→ **Records provided**:
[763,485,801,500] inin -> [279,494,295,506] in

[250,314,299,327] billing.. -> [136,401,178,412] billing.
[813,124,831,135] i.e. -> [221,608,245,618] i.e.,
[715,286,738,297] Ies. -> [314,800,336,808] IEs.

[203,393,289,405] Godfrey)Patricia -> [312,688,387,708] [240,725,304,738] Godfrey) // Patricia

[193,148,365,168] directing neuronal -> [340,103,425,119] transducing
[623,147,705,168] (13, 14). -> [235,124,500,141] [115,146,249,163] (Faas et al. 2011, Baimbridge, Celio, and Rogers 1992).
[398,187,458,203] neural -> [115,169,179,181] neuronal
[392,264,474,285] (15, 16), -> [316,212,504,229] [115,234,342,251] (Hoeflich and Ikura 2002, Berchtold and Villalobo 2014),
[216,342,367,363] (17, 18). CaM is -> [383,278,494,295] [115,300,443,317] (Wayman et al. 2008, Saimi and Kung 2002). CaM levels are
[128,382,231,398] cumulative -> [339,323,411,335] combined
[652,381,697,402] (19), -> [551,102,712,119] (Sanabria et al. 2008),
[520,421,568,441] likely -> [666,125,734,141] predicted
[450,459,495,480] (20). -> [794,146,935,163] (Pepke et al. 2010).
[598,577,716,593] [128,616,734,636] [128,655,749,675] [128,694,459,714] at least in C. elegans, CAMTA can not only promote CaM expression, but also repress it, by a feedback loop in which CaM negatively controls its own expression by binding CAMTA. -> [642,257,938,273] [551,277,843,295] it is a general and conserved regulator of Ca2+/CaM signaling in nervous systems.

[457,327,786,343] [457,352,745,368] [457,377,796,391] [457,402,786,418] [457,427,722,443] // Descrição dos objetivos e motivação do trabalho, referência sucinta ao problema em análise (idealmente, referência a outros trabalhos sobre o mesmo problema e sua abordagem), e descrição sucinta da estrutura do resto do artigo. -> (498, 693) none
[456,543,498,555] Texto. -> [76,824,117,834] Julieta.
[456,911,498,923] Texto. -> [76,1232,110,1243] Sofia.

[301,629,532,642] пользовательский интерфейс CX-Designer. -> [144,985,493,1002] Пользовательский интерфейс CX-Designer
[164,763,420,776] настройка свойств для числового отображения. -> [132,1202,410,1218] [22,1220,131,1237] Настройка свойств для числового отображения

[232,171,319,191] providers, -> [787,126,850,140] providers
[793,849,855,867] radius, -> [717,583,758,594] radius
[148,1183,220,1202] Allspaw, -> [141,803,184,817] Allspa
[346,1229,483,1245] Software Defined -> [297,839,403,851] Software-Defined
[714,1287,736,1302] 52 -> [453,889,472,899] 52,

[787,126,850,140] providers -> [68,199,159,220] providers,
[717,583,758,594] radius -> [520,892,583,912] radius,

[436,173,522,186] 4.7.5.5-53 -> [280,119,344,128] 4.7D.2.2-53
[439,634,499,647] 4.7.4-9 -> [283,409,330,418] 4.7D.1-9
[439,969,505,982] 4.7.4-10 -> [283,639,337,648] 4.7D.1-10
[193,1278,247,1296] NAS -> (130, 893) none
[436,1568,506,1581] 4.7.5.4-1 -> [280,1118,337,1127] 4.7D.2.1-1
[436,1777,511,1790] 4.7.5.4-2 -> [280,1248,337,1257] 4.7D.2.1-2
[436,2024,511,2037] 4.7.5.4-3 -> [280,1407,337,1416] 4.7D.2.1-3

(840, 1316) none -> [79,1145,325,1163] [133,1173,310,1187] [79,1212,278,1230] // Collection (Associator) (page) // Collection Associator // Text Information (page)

→ **Job**: Extract all of the data above without altering anything.

→ **Task solution**:
[763,485,801,500] inin -> [279,494,295,506] in

[250,314,299,327] billing.. -> [136,401,178,412] billing.
[813,124,831,135] i.e. -> [221,608,245,618] i.e.,
[715,286,738,297] Ies. -> [314,800,336,808] IEs.

[203,393,289,405] Godfrey)Patricia -> [312,688,387,708] [240,725,304,738] Godfrey) // Patricia

[193,148,365,168] directing neuronal -> [340,103,425,119] transducing
[623,147,705,168] (13, 14). -> [235,124,500,141] [115,146,249,163] (Faas et al. 2011, Baimbridge, Celio, and Rogers 1992).
[398,187,458,203] neural -> [115,169,179,181] neuronal
[392,264,474,285] (15, 16), -> [316,212,504,229] [115,234,342,251] (Hoeflich and Ikura 2002, Berchtold and Villalobo 2014),
[216,342,367,363] (17, 18). CaM is -> [383,278,494,295] [115,300,443,317] (Wayman et al. 2008, Saimi and Kung 2002). CaM levels are
[128,382,231,398] cumulative -> [339,323,411,335] combined
[652,381,697,402] (19), -> [551,102,712,119] (Sanabria et al. 2008),
[520,421,568,441] likely -> [666,125,734,141] predicted
[450,459,495,480] (20). -> [794,146,935,163] (Pepke et al. 2010).
[598,577,716,593] [128,616,734,636] [128,655,749,675] [128,694,459,714] at least in C. elegans, CAMTA can not only promote CaM expression, but also repress it, by a feedback loop in which CaM negatively controls its own expression by binding CAMTA. -> [642,257,938,273] [551,277,843,295] it is a general and conserved regulator of Ca2+/CaM signaling in nervous systems.

[457,327,786,343] [457,352,745,368] [457,377,796,391] [457,402,786,418] [457,427,722,443] // Descrição dos objetivos e motivação do trabalho, referência sucinta ao problema em análise (idealmente, referência a outros trabalhos sobre o mesmo problema e sua abordagem), e descrição sucinta da estrutura do resto do artigo. -> (498, 693) none
[456,543,498,555] Texto. -> [76,824,117,834] Julieta.
[456,911,498,923] Texto. -> [76,1232,110,1243] Sofia.

[301,629,532,642] пользовательский интерфейс CX-Designer. -> [144,985,493,1002] Пользовательский интерфейс CX-Designer
[164,763,420,776] настройка свойств для числового отображения. -> [132,1202,410,1218] [22,1220,131,1237] Настройка свойств для числового отображения

[232,171,319,191] providers, -> [787,126,850,140] providers
[793,849,855,867] radius, -> [717,583,758,594] radius
[148,1183,220,1202] Allspaw, -> [141,803,184,817] Allspa
[346,1229,483,1245] Software Defined -> [297,839,403,851] Software-Defined
[714,1287,736,1302] 52 -> [453,889,472,899] 52,

[787,126,850,140] providers -> [68,199,159,220] providers,
[717,583,758,594] radius -> [520,892,583,912] radius,

[436,173,522,186] 4.7.5.5-53 -> [280,119,344,128] 4.7D.2.2-53
[439,634,499,647] 4.7.4-9 -> [283,409,330,418] 4.7D.1-9
[439,969,505,982] 4.7.4-10 -> [283,639,337,648] 4.7D.1-10
[193,1278,247,1296] NAS -> (130, 893) none
[436,1568,506,1581] 4.7.5.4-1 -> [280,1118,337,1127] 4.7D.2.1-1
[436,1777,511,1790] 4.7.5.4-2 -> [280,1248,337,1257] 4.7D.2.1-2
[436,2024,511,2037] 4.7.5.4-3 -> [280,1407,337,1416] 4.7D.2.1-3

(840, 1316) none -> [79,1145,325,1163] [133,1173,310,1187] [79,1212,278,1230] // Collection (Associator) (page) // Collection Associator // Text Information (page)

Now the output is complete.